What this task involves: All lines from the one containing "Box the dining" through the end of the data below are to be transcribed exactly. Leave out the rest.

[Collected data entries]
▬▬▬
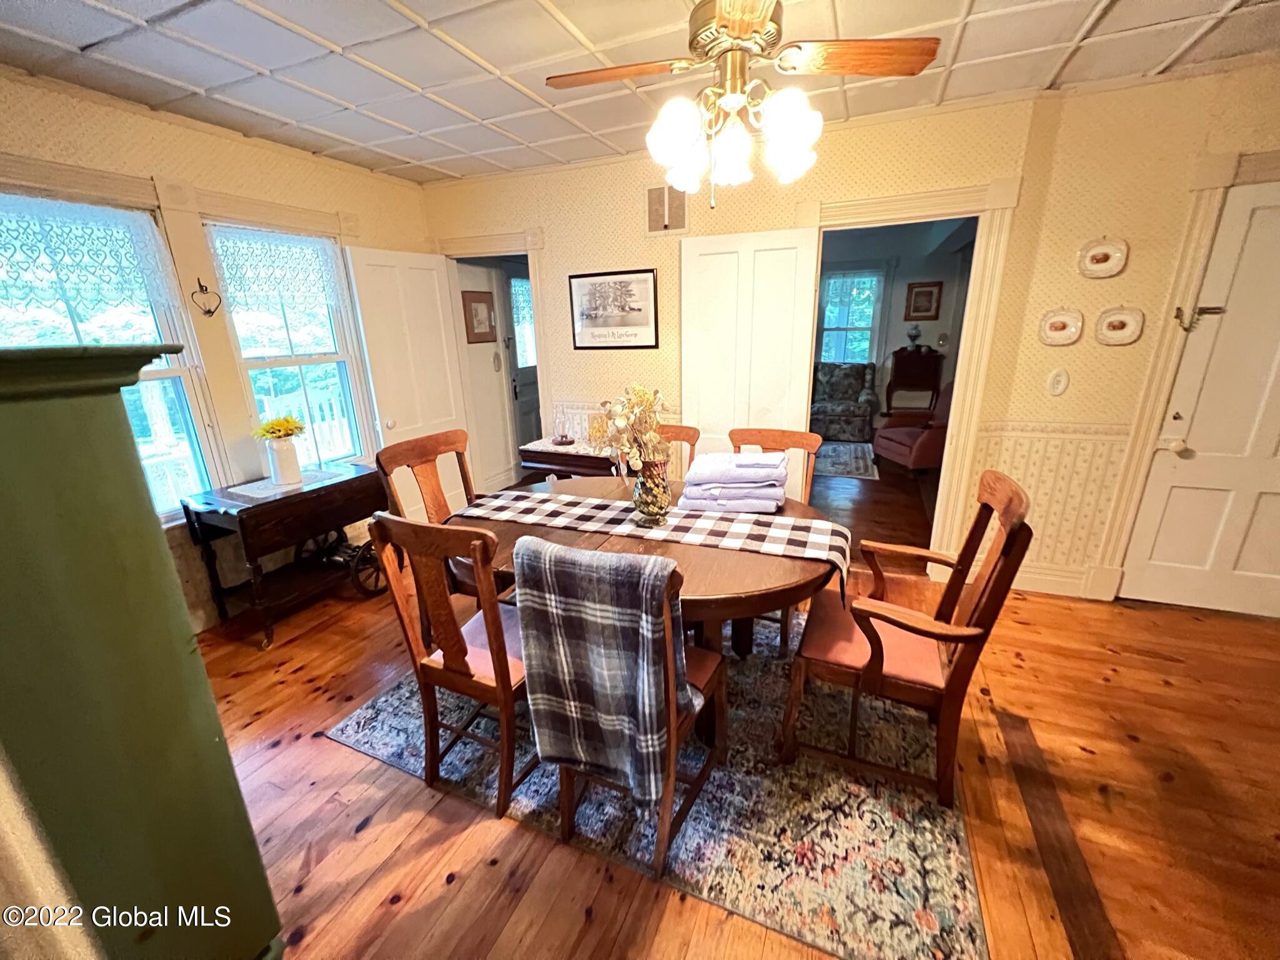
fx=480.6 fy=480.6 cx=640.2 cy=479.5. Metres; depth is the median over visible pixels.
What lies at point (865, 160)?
back wall
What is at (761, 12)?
ceiling fan
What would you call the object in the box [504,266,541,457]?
exterior door
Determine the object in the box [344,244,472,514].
open door
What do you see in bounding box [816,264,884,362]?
far window
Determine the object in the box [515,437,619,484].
side table
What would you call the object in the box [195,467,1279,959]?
floor
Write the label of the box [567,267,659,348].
framed picture
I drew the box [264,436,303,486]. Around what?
white vase
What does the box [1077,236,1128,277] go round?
decorative plate
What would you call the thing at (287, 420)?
yellow flowers
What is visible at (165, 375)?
window
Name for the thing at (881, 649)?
armchair
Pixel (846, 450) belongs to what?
far rug
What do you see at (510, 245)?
door frame
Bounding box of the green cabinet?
[0,342,282,959]
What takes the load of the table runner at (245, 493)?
on the drop-leaf table at (322, 487)
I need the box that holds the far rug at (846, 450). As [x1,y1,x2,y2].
[812,439,878,480]
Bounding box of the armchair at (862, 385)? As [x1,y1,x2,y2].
[810,362,878,441]
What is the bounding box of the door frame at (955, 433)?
[801,179,1020,573]
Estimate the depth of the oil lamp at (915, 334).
6.52 m
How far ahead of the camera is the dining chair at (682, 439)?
2.68 m
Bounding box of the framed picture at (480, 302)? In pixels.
[461,289,497,343]
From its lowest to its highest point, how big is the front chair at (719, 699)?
0.976 m
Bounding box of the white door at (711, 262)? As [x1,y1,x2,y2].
[679,224,822,489]
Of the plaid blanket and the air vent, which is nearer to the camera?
the plaid blanket
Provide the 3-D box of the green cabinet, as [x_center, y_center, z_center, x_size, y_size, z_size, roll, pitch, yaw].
[-1.241,0.522,0.948,0.667,1.525,0.536,6,19,23]
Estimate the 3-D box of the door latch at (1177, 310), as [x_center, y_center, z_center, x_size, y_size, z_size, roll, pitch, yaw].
[2.650,-0.776,2.295,0.184,0.116,0.066,6,19,23]
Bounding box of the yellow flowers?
[250,414,304,441]
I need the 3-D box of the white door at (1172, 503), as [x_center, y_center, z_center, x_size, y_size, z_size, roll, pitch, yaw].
[3.056,-0.253,2.246,0.848,2.031,0.099,6,19,23]
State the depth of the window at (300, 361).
3.05 m
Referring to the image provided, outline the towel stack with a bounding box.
[680,451,790,512]
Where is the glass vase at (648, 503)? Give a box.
[631,456,672,524]
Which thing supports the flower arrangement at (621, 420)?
in the glass vase at (648, 503)
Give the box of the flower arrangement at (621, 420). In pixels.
[585,384,669,473]
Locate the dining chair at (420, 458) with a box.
[372,426,482,604]
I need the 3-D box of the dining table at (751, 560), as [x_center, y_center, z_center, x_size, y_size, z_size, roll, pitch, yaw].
[0.005,0.521,2.141,1.647,0.724,1.188,6,19,23]
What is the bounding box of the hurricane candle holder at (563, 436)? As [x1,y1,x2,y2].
[550,404,575,444]
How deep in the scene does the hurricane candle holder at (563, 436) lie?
3.39 m
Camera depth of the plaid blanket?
1.25 m
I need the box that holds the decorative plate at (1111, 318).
[1094,304,1145,345]
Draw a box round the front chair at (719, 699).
[519,538,724,877]
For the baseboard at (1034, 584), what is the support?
attached to the back wall at (865, 160)
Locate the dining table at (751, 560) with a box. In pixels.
[449,475,845,750]
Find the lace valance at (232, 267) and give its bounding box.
[204,226,342,310]
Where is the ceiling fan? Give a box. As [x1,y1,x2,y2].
[544,0,940,204]
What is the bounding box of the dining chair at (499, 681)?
[367,510,530,820]
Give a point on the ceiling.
(406, 122)
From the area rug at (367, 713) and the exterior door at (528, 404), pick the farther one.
the exterior door at (528, 404)
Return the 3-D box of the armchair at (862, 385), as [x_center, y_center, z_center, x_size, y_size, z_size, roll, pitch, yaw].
[2.701,-1.082,6.581,0.924,0.927,0.891,6,19,23]
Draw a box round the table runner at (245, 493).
[215,466,342,505]
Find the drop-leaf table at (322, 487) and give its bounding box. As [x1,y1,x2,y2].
[179,461,390,645]
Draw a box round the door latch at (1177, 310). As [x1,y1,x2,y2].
[1173,303,1225,330]
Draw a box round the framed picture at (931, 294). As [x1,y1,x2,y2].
[903,281,942,319]
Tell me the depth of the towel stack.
2.02 m
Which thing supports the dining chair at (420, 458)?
on the area rug at (367, 713)
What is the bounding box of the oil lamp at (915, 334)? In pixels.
[905,323,922,349]
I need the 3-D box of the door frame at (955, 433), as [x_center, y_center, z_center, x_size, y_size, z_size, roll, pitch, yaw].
[1.475,-0.483,2.908,1.038,2.130,0.223,6,19,23]
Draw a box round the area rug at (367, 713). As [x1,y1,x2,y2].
[327,614,986,959]
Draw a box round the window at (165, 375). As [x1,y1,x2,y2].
[0,191,223,520]
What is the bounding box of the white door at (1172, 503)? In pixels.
[1123,181,1278,620]
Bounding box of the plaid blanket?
[511,535,693,810]
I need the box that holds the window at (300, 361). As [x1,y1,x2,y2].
[203,222,376,472]
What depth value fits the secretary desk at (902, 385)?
6.57 m
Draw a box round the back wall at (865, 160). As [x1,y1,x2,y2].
[418,66,1279,603]
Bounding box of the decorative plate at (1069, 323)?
[1037,307,1083,345]
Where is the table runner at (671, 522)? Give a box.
[447,484,855,595]
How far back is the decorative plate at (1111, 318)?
2.42 m
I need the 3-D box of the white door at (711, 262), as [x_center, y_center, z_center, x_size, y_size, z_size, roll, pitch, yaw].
[0.655,-0.483,3.098,0.782,2.058,0.087,6,19,23]
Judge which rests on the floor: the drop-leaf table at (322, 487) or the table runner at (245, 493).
the drop-leaf table at (322, 487)
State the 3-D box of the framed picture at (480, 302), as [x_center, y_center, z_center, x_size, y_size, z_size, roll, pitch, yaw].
[-1.423,-1.442,4.270,0.027,0.435,0.392,6,19,23]
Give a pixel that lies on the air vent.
(653, 200)
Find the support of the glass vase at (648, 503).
on the table runner at (671, 522)
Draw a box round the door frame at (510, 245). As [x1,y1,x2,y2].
[436,229,554,486]
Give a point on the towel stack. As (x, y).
(701, 463)
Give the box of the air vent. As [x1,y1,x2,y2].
[644,184,687,233]
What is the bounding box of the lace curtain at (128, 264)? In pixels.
[0,194,179,311]
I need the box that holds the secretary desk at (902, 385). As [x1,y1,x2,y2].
[884,347,943,416]
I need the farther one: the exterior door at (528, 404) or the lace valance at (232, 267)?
the exterior door at (528, 404)
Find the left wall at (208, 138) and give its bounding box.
[0,70,436,634]
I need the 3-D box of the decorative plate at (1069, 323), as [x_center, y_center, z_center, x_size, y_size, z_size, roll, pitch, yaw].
[2.189,-0.792,2.502,0.199,0.188,0.035,6,19,23]
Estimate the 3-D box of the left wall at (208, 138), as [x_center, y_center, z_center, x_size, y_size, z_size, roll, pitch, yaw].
[-2.514,-0.394,2.230,0.152,2.574,4.209,6,19,23]
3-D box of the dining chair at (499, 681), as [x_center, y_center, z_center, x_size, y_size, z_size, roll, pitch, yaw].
[-0.516,0.547,1.702,0.485,0.988,0.570,6,19,23]
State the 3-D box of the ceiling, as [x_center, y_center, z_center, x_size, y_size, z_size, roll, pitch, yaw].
[0.245,-1.411,0.895,5.806,0.104,4.381,6,19,23]
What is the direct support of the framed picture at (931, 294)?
attached to the far room wall
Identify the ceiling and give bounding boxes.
[0,0,1279,185]
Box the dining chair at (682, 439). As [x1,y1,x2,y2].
[657,423,701,477]
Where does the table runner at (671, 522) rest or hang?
on the dining table at (751, 560)
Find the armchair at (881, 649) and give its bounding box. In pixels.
[786,469,1031,805]
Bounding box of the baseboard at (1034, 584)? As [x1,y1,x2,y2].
[1011,563,1093,597]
▬▬▬
Solved exercise:
Box the dining chair at (682, 439). As [x1,y1,x2,y2].
[657,423,701,477]
Where does the table runner at (671, 522) rest or hang?
on the dining table at (751, 560)
Find the armchair at (881, 649) and give its bounding box. In pixels.
[786,469,1031,805]
Bounding box of the baseboard at (1034, 584)? As [x1,y1,x2,y2].
[1011,563,1093,597]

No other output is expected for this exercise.